In the May 22 finals of the competition, CCA beat out all other 23 teams in a series of cybersecurity challenges that they didn’t have any previous experience with.

Competing under the team name “we got a numbwer one victowy woyale yeah fortnwite we bout to gwet down”, CCA won $5,500 for their first place finish. The team included seniors Jason, Selena Qiao, Arnav Vora, Katherine Huang; juniors Justin Luo and Stephen Xu; sophomore Vivian Ye and Justin Lee, who graduated in June and now attends UC Riverside.

“Initially we thought we were going to be extremely outclassed by some of our rival teams in the area so we’re extremely excited that we were able to pull off this victory,” said Jason at the award ceremony.

On Aug. 9, an additional ceremony was held at San Diego City Hall where Mayor Todd Gloria presented the team with the Big Mayor’s Cyber Cup Trophy and a proclamation.

“It was exciting to meet the mayor, he was fun to talk to,” Katherine said.

Neighboring Pacific Trails Middle School’s team uwu bots won the middle school division of the SoCal Cyber Cup.

The CCA cybersecurity group said they first got started when they were in middle school at Carmel Valley Middle and Pacific Trails. At CCA, their club is known as the CCA CyberPatriots.

As neither cybersecurity or ethical hacking is a part of the curriculum, the members are essentially self-taught—the students learn how servers work, how they are vulnerable to attack and how to protect them.

They compete in local and national competitions throughout the year and meet weekly to talk about topics such as computer networking and hardening Windows and Linux operating systems. They also compete in ethical hacking challenges on topics like web security, cryptography, binary exploitation and reverse engineering.

Throughout the pandemic year, the club continued to meet virtually. For the second year in a row, this year’s SoCal Cyber Cup Challenge was also held virtually and students worked independently at their homes as a team.

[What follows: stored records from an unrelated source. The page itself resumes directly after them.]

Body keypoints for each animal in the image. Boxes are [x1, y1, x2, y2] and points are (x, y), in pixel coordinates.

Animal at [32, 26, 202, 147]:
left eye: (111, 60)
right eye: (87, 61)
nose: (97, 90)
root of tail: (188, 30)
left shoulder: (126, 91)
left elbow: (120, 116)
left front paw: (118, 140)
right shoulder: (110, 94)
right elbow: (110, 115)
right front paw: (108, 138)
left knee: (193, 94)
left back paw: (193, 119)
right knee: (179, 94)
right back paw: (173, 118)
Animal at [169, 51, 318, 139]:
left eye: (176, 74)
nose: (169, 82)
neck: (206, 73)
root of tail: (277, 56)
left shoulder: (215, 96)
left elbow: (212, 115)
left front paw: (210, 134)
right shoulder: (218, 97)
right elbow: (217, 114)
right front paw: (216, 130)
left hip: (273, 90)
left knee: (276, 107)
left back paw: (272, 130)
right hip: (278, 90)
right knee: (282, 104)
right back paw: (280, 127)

In this year’s competition, the teams had to defend a system from attacks, figuring out a way to keep the system online while one “red team” kept breaking in to disrupt them.

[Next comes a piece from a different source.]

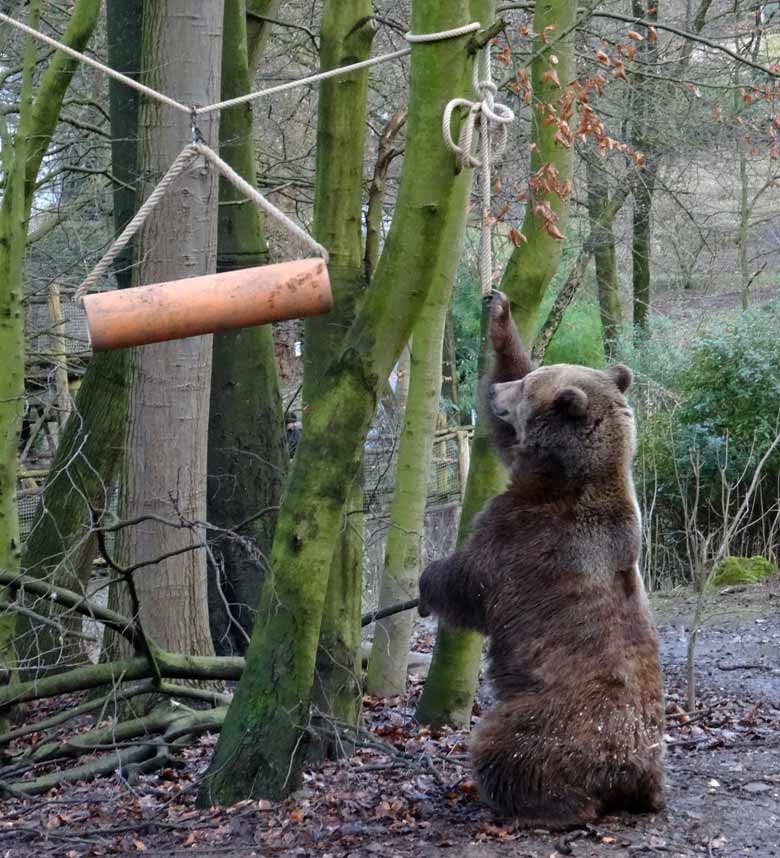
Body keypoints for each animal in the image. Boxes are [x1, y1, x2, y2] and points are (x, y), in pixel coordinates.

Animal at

“All services went down and we had to get them back up again,” said Arnav.

The team was surprised to beat out the strong Del Norte in the competition— Jason said their team worked together to each bring their best skills to the competition and their winning strategy was just to have fun. He said at times it felt like they didn’t know what they were doing but it all worked out in the end.

As the CCA CyberPatriots starts a new school year with many seniors on board, Katherine said it is important for the club to recruit more students to join and make sure it continues on to the next generation.